• _What this task involves_: Whenever the string "software" appears in a line below, please copy the line out.
※
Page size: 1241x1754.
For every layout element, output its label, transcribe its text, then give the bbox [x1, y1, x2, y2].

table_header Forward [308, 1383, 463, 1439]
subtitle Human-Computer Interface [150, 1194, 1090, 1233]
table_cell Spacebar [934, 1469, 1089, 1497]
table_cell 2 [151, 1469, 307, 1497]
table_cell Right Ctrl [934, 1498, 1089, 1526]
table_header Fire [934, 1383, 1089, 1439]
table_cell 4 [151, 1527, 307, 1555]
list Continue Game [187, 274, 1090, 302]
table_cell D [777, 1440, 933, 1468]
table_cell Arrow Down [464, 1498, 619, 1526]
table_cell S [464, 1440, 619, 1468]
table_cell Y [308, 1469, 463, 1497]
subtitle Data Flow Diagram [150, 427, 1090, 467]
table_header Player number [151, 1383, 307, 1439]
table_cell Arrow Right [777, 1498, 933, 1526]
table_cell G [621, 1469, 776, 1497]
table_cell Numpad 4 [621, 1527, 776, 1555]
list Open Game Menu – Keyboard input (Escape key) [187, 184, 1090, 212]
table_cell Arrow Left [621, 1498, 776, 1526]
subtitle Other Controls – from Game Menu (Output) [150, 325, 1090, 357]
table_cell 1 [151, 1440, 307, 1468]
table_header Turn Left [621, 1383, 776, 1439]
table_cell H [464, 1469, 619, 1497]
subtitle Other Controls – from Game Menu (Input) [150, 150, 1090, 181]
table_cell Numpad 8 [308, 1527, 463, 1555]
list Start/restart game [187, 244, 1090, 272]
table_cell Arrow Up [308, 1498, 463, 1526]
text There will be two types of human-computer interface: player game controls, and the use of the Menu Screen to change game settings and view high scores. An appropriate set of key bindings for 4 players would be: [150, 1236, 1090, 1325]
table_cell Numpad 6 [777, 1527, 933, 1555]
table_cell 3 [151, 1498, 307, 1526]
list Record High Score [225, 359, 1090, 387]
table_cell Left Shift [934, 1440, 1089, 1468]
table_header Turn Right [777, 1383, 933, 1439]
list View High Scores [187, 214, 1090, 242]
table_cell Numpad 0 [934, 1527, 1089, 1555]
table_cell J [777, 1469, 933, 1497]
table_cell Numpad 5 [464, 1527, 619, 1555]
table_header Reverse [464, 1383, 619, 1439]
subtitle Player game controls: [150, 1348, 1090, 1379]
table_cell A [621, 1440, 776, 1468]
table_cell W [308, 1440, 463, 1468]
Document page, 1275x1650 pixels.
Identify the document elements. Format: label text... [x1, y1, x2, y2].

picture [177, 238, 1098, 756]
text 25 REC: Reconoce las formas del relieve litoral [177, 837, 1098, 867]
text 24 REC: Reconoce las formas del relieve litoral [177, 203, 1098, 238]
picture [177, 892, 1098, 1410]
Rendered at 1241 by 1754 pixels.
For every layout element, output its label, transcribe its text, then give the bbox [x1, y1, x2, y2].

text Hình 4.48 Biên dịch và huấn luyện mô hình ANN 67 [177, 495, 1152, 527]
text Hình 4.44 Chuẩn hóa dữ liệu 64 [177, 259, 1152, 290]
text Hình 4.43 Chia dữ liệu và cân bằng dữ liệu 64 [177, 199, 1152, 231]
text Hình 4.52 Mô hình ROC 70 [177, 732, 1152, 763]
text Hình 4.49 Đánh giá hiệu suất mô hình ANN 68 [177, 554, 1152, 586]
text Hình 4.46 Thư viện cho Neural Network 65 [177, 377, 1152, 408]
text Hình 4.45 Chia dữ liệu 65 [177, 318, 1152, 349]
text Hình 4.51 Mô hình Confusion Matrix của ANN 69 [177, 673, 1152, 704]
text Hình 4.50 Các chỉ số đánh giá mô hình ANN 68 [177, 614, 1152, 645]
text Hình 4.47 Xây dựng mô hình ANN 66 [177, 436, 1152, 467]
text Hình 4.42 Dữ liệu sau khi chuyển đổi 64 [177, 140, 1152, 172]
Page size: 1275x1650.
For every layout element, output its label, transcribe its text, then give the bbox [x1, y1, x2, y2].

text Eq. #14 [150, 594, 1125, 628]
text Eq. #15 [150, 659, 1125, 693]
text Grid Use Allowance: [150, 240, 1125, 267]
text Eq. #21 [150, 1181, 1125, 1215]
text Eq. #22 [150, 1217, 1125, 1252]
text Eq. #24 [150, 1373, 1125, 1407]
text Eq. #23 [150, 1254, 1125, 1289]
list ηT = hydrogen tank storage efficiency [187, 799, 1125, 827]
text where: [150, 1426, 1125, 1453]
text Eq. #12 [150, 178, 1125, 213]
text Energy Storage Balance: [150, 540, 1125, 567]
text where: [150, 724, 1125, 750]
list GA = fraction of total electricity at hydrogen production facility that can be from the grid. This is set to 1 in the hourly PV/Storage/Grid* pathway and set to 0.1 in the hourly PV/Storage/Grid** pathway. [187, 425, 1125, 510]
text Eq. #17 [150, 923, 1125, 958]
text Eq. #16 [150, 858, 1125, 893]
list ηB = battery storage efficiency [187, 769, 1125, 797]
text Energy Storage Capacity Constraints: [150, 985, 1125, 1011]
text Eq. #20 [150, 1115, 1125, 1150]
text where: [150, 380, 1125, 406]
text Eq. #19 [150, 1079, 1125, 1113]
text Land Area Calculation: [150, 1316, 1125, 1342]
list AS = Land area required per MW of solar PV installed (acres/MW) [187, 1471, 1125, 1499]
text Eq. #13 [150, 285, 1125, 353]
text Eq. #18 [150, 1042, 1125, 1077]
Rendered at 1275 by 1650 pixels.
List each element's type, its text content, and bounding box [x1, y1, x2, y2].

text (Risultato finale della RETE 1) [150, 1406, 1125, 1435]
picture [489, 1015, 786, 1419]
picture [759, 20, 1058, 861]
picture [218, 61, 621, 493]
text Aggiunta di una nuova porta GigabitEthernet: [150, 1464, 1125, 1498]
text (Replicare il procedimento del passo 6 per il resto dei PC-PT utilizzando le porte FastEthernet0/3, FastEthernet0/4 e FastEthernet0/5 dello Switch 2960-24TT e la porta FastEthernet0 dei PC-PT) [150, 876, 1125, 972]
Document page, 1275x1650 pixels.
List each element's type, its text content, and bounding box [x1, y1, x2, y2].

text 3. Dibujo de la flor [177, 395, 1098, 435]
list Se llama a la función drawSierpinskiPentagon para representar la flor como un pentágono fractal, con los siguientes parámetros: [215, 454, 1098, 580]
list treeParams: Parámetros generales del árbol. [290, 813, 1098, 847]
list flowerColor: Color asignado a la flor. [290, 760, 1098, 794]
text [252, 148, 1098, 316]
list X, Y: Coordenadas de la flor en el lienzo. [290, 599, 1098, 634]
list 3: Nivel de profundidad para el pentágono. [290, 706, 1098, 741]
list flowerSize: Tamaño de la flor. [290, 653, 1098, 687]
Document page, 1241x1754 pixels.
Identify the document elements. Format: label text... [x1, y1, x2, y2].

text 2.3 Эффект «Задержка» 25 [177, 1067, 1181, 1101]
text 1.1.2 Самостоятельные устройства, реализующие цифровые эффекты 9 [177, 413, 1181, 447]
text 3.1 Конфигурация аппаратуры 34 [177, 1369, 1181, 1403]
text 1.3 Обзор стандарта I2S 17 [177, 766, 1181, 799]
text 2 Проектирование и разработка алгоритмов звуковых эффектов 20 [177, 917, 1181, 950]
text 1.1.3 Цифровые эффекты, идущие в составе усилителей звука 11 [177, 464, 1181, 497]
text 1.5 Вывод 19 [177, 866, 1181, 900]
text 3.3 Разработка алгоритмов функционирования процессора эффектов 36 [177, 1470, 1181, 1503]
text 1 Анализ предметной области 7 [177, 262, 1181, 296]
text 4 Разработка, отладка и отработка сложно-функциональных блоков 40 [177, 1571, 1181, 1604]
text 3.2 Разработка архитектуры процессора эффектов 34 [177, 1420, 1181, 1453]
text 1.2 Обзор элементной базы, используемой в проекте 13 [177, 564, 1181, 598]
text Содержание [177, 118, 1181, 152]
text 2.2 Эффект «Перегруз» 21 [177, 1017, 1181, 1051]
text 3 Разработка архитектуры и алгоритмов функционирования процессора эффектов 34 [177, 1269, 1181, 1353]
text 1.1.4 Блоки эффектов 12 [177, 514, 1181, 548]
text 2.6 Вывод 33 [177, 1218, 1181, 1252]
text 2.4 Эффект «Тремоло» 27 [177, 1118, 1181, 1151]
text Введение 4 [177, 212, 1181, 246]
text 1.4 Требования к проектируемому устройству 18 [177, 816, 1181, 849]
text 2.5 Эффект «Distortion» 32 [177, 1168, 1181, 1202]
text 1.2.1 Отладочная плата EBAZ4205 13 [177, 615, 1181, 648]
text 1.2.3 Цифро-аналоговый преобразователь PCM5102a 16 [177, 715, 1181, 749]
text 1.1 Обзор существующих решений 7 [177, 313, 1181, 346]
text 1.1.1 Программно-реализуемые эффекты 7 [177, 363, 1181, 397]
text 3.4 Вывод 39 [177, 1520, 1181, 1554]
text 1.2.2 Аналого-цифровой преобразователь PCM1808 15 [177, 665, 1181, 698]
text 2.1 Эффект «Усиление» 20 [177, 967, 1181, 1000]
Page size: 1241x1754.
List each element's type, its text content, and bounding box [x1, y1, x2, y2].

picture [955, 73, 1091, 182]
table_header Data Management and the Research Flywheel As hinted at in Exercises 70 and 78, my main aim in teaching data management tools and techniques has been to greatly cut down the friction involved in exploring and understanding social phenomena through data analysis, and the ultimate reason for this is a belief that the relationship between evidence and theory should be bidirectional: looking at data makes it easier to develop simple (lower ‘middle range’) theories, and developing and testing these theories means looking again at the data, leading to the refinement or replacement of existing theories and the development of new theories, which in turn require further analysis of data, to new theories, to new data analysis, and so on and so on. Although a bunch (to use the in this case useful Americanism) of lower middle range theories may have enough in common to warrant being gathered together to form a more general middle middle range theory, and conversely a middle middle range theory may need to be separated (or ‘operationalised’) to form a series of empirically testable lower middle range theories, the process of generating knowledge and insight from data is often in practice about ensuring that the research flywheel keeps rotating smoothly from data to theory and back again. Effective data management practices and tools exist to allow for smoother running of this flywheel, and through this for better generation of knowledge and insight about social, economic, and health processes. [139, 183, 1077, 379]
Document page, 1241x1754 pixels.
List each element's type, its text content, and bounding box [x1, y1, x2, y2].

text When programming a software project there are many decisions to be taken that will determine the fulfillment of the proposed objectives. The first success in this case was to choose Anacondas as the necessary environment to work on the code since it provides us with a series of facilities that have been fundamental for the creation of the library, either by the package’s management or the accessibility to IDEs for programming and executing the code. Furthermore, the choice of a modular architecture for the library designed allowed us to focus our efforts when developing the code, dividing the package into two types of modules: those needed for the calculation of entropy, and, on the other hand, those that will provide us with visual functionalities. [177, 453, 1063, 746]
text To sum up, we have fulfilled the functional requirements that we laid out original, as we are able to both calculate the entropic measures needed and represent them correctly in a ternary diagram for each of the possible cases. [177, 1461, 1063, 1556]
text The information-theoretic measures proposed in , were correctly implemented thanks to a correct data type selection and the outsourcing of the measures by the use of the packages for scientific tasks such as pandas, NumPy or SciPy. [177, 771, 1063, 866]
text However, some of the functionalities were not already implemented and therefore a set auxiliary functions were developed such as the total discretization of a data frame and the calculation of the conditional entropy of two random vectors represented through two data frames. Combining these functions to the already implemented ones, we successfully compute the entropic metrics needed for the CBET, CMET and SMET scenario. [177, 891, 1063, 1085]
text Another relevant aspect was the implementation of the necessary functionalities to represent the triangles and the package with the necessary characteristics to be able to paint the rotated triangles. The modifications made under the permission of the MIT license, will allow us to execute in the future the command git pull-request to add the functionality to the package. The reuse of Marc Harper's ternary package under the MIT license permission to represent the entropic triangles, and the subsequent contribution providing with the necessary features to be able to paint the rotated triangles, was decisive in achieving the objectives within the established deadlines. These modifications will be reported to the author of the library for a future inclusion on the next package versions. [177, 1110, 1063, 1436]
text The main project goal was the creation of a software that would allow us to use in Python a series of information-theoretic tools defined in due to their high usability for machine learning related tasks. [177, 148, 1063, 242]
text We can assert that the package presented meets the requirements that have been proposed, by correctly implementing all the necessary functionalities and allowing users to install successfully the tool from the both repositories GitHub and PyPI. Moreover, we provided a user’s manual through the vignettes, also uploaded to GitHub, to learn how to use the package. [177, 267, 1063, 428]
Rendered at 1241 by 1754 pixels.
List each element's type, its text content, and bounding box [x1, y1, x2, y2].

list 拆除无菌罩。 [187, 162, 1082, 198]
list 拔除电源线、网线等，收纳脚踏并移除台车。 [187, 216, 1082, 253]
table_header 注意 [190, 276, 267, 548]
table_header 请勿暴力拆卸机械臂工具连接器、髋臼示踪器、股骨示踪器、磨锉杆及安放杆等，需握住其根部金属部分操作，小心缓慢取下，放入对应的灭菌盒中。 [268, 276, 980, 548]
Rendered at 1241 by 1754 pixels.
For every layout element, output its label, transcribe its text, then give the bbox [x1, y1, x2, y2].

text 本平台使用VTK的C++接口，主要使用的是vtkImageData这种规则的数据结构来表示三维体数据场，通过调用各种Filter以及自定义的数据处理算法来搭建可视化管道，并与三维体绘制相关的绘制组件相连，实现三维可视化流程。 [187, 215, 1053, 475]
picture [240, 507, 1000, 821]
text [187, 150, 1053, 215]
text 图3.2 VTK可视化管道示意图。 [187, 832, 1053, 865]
※
• _Expected answer_:
text When programming a software project there are many decisions to be taken that will determine the fulfillment of the proposed objectives. The first success in this case was to choose Anacondas as the necessary environment to work on the code since it provides us with a series of facilities that have been fundamental for the creation of the library, either by the package’s management or the accessibility to IDEs for programming and executing the code. Furthermore, the choice of a modular architecture for the library designed allowed us to focus our efforts when developing the code, dividing the package into two types of modules: those needed for the calculation of entropy, and, on the other hand, those that will provide us with visual functionalities. [177, 453, 1063, 746]
text The main project goal was the creation of a software that would allow us to use in Python a series of information-theoretic tools defined in due to their high usability for machine learning related tasks. [177, 148, 1063, 242]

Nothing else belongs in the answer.